Paginya, Liliana tengah bersiap-siap untuk berangkat ke kantornya. Ia sudah memeriksa kotak bekal miliknya, milik Bella dan juga buku-buku yang harus di bawa Bella hari ini, Kebetulan Bi Narsih juga sudah datang. beliau lagi menyuapi Bella yang asik bermain di ruang TV.
Liliana tahu Bella masih marah dengannya, bahkan saat melihatnya dengan kemeja kerja dan tasnya. Bocah itu membuang pandangannya ke arah lain, ia enggan melihat Liliana pagi ini.
“Non Bella, salam dulu sama Mama. Mama mau kerja tuh,” kata Bi Narsih.
“GAK MAU! MAMA JAHAT!” teriak Bella.
Hati Liliana sakit sebenarnya mendengar Bella berucap seperti itu, namun dia bisa memaklumi sikap Bella pagi ini. Semalam Liliana juga merasa dia sudah keterlaluan sama Bella, Liliana akui itu.
Liliana berjongkok, sedikit merangkak mendekati Bella yang sedang duduk di karpet bulu dengan boneka-boneka miliknya. “Bella?”
“Sana pergi!! Bella gak mau sama Mama, Mama jahat.
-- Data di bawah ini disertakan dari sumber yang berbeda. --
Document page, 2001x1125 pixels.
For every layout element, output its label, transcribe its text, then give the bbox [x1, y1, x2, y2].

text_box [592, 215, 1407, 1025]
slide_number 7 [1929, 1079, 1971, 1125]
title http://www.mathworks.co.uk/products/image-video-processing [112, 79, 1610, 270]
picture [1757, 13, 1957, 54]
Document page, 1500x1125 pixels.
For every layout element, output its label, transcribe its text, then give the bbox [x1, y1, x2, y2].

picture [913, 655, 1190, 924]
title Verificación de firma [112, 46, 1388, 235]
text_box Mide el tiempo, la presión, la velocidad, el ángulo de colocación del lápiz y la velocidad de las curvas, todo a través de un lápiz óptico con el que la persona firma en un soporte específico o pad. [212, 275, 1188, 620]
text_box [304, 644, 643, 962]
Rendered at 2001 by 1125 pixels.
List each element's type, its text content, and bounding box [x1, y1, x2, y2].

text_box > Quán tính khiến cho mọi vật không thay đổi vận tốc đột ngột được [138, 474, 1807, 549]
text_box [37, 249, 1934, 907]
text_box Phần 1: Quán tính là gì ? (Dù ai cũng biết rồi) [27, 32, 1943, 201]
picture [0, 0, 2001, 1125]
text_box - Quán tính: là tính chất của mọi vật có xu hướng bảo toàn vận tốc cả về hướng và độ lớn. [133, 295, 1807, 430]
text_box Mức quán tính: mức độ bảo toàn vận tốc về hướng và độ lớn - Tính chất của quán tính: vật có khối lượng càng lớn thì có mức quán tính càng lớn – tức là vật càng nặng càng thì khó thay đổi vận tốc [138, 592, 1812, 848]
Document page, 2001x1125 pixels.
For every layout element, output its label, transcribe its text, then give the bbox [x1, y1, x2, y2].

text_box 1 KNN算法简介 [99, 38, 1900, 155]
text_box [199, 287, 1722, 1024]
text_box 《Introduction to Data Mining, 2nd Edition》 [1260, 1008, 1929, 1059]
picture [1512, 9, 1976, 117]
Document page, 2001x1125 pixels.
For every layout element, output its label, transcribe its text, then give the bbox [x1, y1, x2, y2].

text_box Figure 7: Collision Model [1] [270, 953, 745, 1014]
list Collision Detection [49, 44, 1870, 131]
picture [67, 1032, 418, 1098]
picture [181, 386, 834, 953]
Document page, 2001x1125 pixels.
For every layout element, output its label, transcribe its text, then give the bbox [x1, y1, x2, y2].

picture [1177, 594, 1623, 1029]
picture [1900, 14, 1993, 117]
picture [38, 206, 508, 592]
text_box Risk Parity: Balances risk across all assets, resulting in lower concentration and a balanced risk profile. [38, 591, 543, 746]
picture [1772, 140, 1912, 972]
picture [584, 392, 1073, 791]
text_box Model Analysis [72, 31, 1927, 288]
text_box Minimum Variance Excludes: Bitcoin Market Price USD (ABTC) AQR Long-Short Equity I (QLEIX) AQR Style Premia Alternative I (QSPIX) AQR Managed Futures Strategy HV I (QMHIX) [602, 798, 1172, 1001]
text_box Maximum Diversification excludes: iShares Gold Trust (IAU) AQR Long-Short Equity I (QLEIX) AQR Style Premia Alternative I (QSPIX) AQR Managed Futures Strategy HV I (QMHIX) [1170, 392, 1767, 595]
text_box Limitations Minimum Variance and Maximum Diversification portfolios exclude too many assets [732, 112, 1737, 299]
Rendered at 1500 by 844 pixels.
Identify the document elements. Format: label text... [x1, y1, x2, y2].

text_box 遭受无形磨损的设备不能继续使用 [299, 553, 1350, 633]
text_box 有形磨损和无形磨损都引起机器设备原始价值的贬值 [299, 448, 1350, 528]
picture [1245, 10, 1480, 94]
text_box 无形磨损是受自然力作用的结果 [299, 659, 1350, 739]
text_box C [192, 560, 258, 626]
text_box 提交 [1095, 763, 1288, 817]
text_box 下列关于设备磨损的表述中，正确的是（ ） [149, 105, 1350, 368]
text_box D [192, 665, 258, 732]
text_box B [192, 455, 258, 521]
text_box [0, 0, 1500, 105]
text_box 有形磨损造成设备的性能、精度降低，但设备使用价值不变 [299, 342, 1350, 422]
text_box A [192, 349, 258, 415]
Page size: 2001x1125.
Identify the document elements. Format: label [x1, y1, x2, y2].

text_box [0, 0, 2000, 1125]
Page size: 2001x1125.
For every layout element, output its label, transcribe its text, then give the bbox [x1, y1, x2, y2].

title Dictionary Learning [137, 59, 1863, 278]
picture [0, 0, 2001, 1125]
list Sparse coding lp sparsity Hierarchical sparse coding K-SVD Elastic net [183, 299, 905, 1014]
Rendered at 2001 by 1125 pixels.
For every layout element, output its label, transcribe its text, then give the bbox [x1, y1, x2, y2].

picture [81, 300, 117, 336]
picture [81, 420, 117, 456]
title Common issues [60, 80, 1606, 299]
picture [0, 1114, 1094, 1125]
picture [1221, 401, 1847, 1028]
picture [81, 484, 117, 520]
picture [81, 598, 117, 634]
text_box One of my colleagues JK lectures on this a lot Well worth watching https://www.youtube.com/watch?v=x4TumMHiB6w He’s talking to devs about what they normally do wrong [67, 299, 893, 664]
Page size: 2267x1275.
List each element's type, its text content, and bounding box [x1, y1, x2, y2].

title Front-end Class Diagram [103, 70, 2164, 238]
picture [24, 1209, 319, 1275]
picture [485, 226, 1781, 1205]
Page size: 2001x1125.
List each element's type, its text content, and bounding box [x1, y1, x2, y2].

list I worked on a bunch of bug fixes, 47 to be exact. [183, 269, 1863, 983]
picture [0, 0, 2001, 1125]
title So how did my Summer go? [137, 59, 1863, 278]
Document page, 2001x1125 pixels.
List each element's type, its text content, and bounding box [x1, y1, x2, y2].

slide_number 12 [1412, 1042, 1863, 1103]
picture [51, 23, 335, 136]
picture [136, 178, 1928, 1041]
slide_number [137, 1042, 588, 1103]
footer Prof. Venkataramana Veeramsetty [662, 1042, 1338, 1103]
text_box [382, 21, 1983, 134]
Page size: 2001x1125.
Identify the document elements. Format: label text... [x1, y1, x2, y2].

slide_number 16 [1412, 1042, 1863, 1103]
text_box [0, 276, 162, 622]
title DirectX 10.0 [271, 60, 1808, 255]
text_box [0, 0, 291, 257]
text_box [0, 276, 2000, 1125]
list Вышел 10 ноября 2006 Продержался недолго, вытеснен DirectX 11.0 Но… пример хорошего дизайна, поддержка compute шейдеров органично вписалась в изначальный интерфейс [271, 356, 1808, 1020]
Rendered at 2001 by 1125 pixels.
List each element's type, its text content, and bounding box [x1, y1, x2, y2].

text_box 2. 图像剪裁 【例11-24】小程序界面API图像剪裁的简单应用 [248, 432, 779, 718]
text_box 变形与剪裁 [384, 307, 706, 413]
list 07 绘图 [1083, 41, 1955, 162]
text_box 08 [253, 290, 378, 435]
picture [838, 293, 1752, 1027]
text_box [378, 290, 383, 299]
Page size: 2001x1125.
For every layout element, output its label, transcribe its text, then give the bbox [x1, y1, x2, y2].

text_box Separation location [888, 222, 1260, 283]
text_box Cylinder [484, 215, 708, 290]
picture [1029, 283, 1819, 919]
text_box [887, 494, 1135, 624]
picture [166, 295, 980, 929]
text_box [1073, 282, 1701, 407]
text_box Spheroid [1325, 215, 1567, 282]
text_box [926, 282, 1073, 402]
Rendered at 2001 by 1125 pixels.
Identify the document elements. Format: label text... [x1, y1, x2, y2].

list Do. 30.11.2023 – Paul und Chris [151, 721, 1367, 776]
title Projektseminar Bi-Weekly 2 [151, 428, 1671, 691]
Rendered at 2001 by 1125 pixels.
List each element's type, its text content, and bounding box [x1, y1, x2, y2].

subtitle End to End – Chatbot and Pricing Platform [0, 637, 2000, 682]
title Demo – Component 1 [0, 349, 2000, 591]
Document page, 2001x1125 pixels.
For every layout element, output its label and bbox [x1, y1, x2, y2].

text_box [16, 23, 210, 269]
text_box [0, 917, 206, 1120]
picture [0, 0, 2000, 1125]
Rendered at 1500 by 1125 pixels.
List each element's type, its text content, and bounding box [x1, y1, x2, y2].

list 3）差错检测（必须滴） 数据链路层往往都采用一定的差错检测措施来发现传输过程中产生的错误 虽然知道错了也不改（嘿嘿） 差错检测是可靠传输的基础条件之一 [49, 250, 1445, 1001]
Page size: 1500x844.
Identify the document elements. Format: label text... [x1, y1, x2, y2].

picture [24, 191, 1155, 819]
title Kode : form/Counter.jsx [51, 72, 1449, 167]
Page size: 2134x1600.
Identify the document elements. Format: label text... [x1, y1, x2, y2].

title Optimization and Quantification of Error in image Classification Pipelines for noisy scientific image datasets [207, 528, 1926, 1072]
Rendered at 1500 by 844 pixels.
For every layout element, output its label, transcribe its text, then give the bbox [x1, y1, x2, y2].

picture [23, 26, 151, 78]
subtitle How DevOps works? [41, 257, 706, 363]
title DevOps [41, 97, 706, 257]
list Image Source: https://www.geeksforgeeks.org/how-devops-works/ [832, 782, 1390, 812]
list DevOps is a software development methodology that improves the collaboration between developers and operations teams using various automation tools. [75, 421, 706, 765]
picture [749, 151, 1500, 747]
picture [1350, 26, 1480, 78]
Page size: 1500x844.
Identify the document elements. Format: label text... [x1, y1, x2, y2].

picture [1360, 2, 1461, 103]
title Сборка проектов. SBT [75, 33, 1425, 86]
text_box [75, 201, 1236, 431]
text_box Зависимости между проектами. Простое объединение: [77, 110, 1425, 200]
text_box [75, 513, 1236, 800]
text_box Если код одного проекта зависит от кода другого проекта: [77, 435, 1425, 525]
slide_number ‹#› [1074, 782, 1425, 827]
Mama gak sayang sama Bella, Mama usir Papa nya Bella!” pekik bocah itu.
“Maafin Mama ya.”
“Gak mau!”
Liliana menunduk, ia melirik foto Suaminya itu yang ada di meja dekat TV. “Tapi Paman Julian kan bukan Papa nya Bella.”
“Itu Papa nya Bella! Mukanya mirip Papa, dia Papa nya Bella!!” teriak Bella, bocah itu membuang mainannya dan mengenai bingkai foto Liliana dan Bella yang sedang ada di taman bermain. Bingkai itu jatuh ke lantai, untung saja tidak pecah.
“Non Bella, gak boleh begitu sama Mama, Non.” Bi Narsih memperingati. Beliau juga mengambil bingkai foto yang sempat jatuh itu dan menaruhnya lagi di meja.
Liliana hanya menggeleng, dan memberi isyarat pada Bi Narsih bahwa dia bisa menghandle Bella. “Gapapa, Bi.”
“Mama kenapa usir Papa?”
“Karena Paman bukan Papa nya Bella. Papa nya Bella sudah enggak ada, sudah bersama Tuhan,” jelas Liliana.
Salahnya sendiri dari dulu dia selalu menjelaskan pada Bella jika Papa nya sedang bekerja dan suatu hari nanti akan pulang ke rumah. Jadi, wajar sebenarnya Bella beranggapan Julian adalah Papa nya terlepas dari wajah mereka memang agak mirip.
“BOHONG!! PAPA MASIH ADA YANG SEMALAM ITU PAPA!” Bella yang kepalang kesal, mengambil boneka barbie miliknya dan melemparnya ke arah Liliana dan mengenai kening wanita itu. Kening Liliana merah dan terasa sangat ngilu, setelah itu Bella lari keluar dari rumahnya dan di kejar oleh Bi Narsih.
“Non Bella, mau ke mana, Non? Jangan lari-lari!!” teriak Bi Narsih, sementara Liliana memejamkan matanya bersamaan dengan air matanya yang kembali turun ke wajahnya.